Wisconsin has no official standards or size requirements for what counts as a lake.

In an interview with KARE 11, a Wisconsin DNR spokeman said Wisconsin officially counts 15,074 lakes, but admitted the state does not have a lower limit for lake size. (In other words, I’m guessing there’s a lot of ponds in that “lake” total.)

Minnesota, as we previously mentioned, does. In fact, Minnesotans take their lake standards so seriously that they only count bodies of water over 10 acres in size. (For reference, that’s equal to about 20-40 suburban homes, depending on lot size.)

So, all else being equal, who has more lakes? Meaning, what happens if you limit both states to the same lake criteria?

As it turns out, Wisconsin has just 5,898 lakes larger than 10 acres, whereas Minnesota has 11,842.

And pretty much no matter which cutoff you use, Minnesota comes out ahead. According to Smithsonian Magazine:

  • Minnesota has 8,466 lakes larger than 25 acres, compared to Wisconsin’s 3,350.
  • If you lower the cutoff to just 1 acre in size, Minnesota comes out even further ahead, with 43,041 lakes compared to Wisconsin’s 22,973.
  • Even counting all bodies of water (lakes, ponds, rivers, whatever) Minnesota has 124,662 bodies of water, compared to Wisconsin’s 22,973.

Take that, Wisconsin!

Phew, now I can rest easy as a proud Minnesotan.
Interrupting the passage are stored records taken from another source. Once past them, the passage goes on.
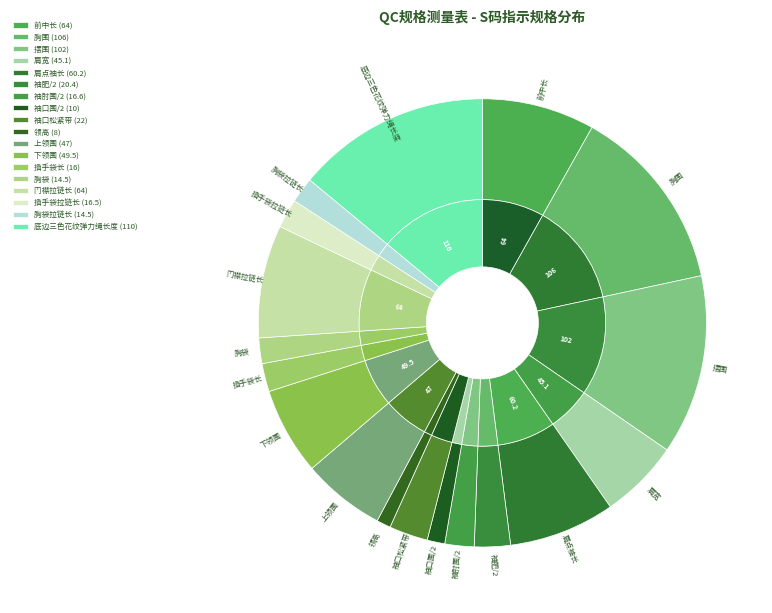

To the nearest percent, what portion does 上领围 represent?

6%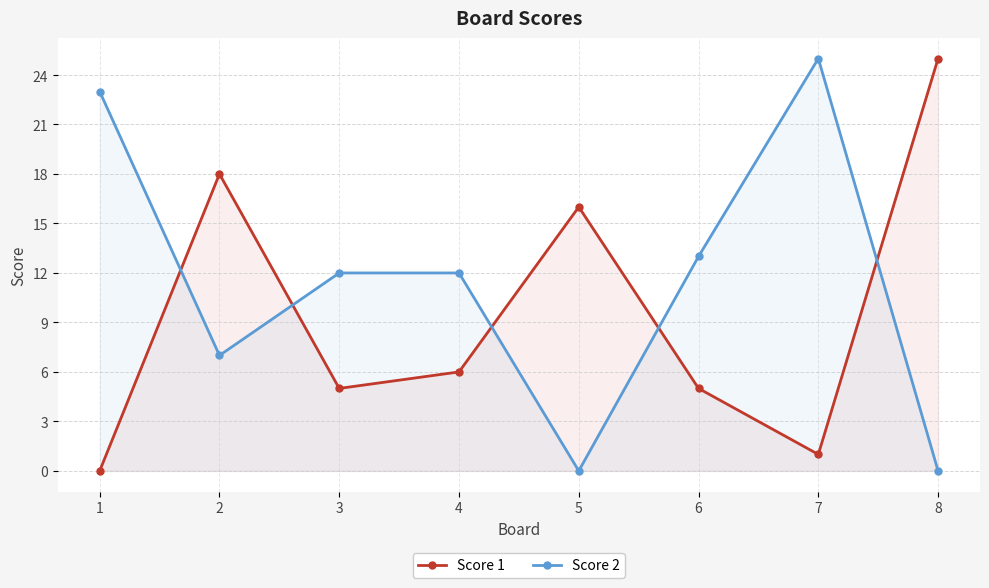

True or false: Score 2 has a value of 0 at 8.

True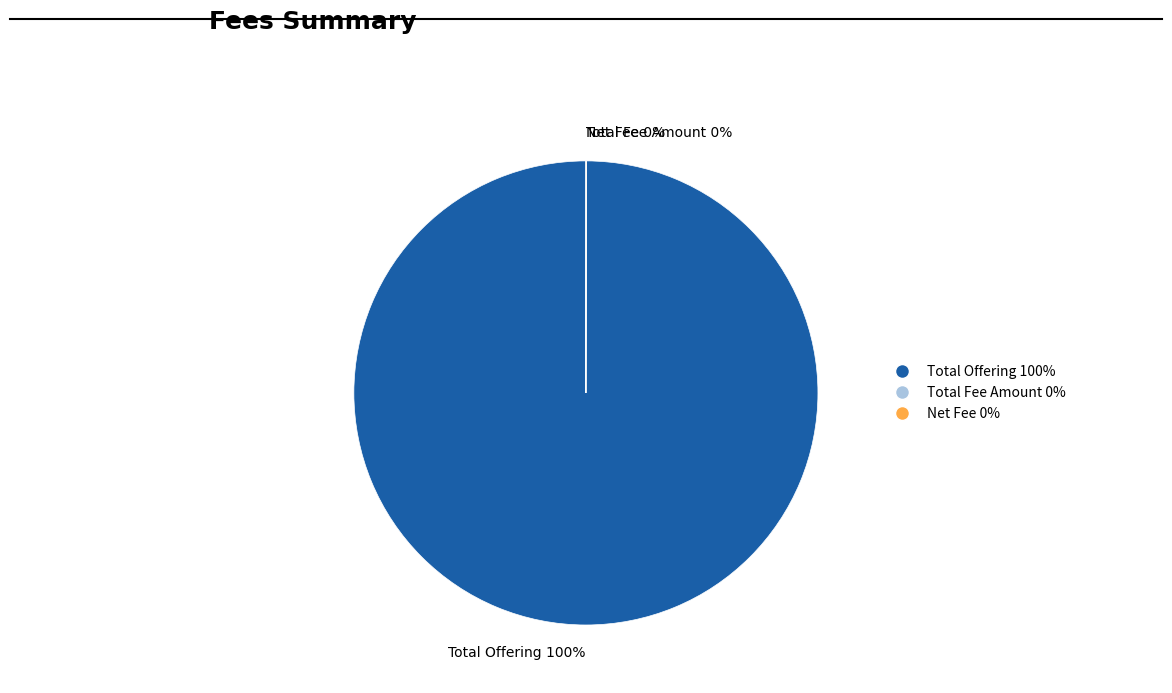

The Total Offering 100% slice represents 100% of the pie. True or false?

True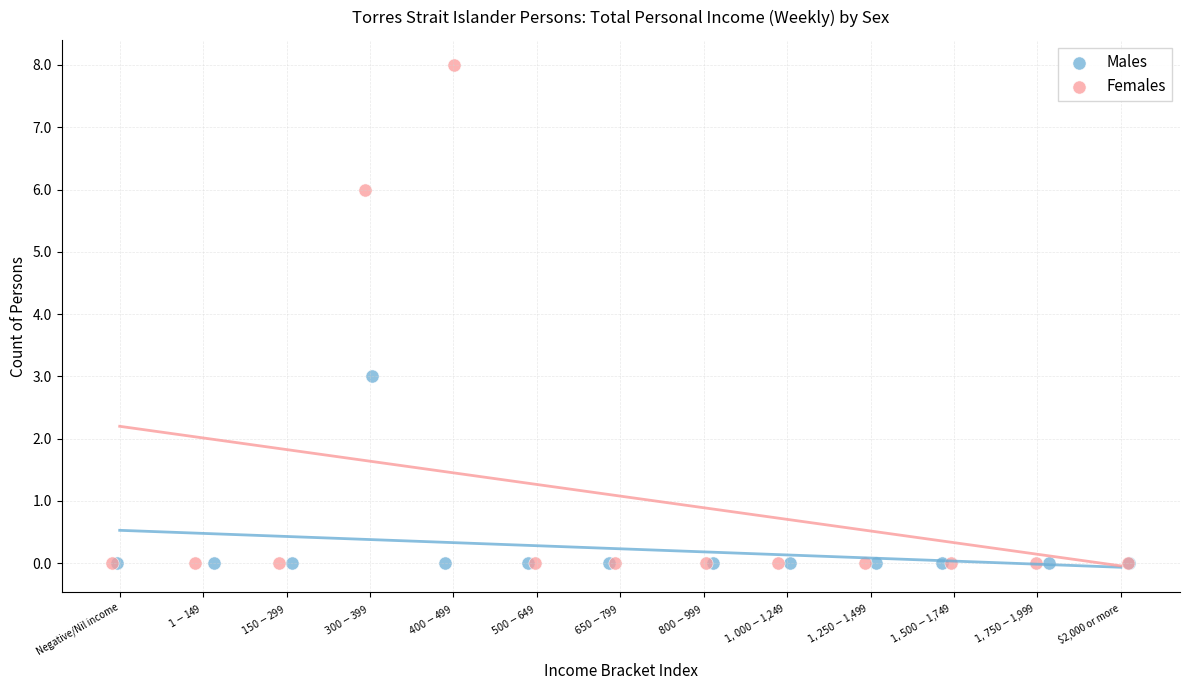

Which series reaches the maximum Y coordinate?

Females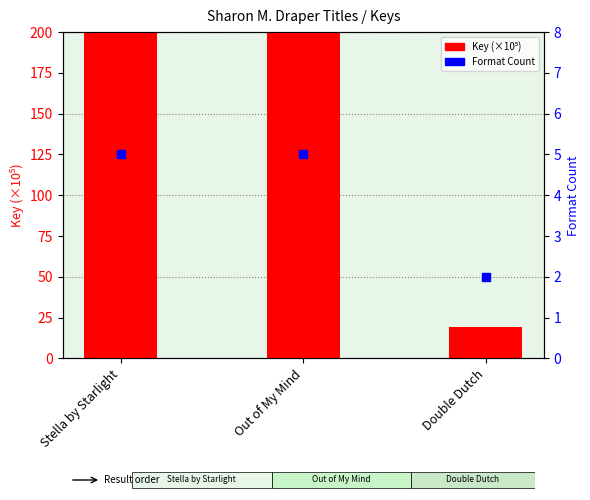

Which series has the widest spread of Y values?

Key (×10⁵)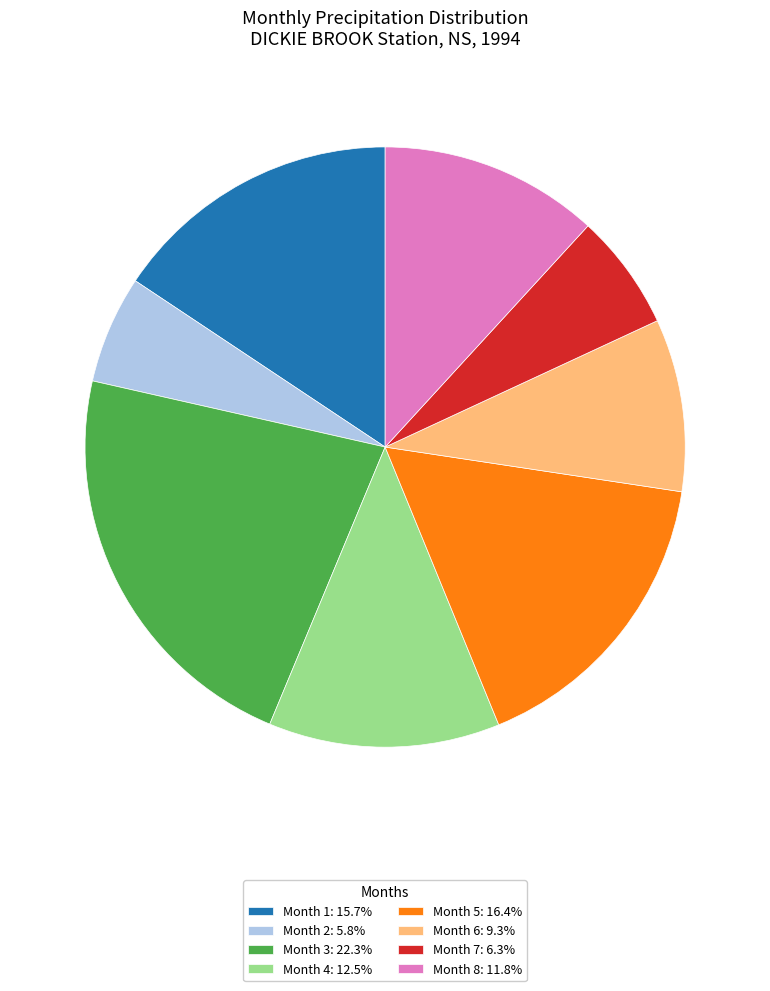

Is there any slice that represents more than half of the pie?

No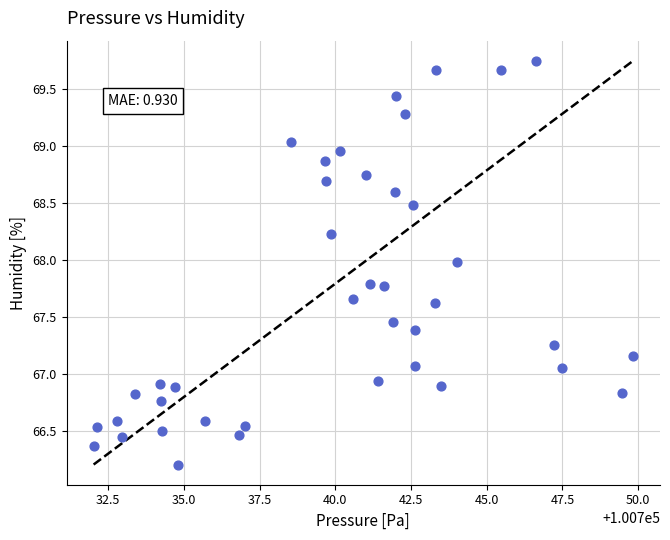

What is the range of Y values (max minus min)?

3.5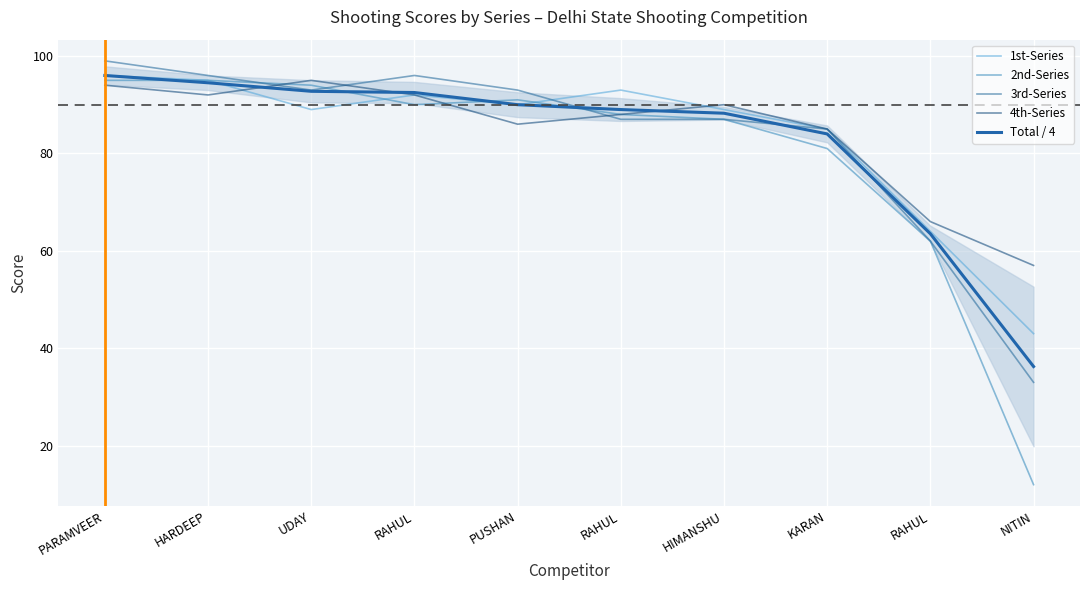

What is the label of the 7th point from the right?

RAHUL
List of Lakes in Minnesota

I’ll be honest, there’s not enough room on this page, nor enough time in my life to type out all the lakes in Minnesota.

Thankfully though, Wikipedia maintains a list of Minnesota’s lakes here. Minnesota’s DNR also maintains their Lake Finder page, which includes tons of data about the 4,500 most prominent lakes in the state.